Nothing but the pictures is dropped; write out all the remaining data below exactly.

[DATA UNDER STUDY]:

***

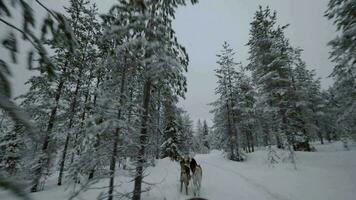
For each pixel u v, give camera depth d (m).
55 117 11.93
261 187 10.46
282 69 17.30
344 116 12.58
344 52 8.61
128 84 8.58
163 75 7.82
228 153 23.42
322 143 34.59
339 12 8.59
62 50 12.27
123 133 7.20
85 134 6.49
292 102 16.89
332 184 9.42
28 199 0.99
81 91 13.12
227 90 24.64
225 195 9.27
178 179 12.27
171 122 24.62
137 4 4.18
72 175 6.03
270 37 18.02
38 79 11.59
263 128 27.17
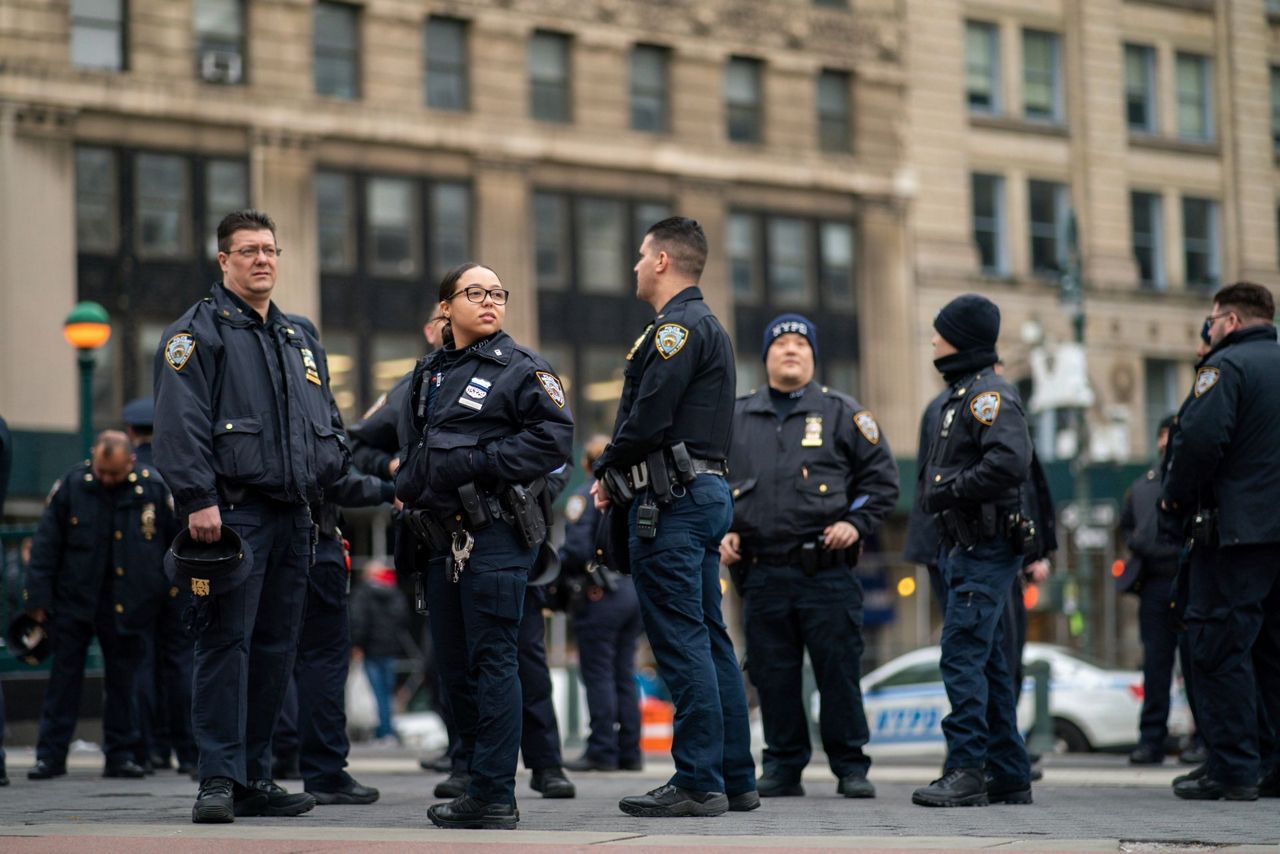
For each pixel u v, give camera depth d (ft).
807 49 249.14
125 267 201.87
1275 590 56.44
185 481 45.65
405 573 48.19
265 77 210.59
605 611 83.41
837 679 60.54
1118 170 274.77
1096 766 87.35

***

[OUTPUT BELOW]:
For each pixel u v, give camera depth d (m).
55 117 11.93
261 187 10.46
282 69 17.30
344 116 12.58
344 52 8.61
128 84 8.58
163 75 7.82
228 153 23.42
322 143 34.59
339 12 8.59
62 50 12.27
123 133 7.20
85 134 6.49
292 102 16.89
332 184 9.42
28 199 0.99
81 91 13.12
227 90 24.64
225 195 9.27
178 179 12.27
171 122 24.62
137 4 4.18
72 175 6.03
270 37 18.02
38 79 11.59
263 128 27.17
For each pixel u v, give camera depth d (ft).
807 49 249.14
125 267 201.87
1275 590 56.44
185 481 45.65
405 573 48.19
265 77 210.59
605 611 83.41
837 679 60.54
1118 170 274.77
1096 766 87.35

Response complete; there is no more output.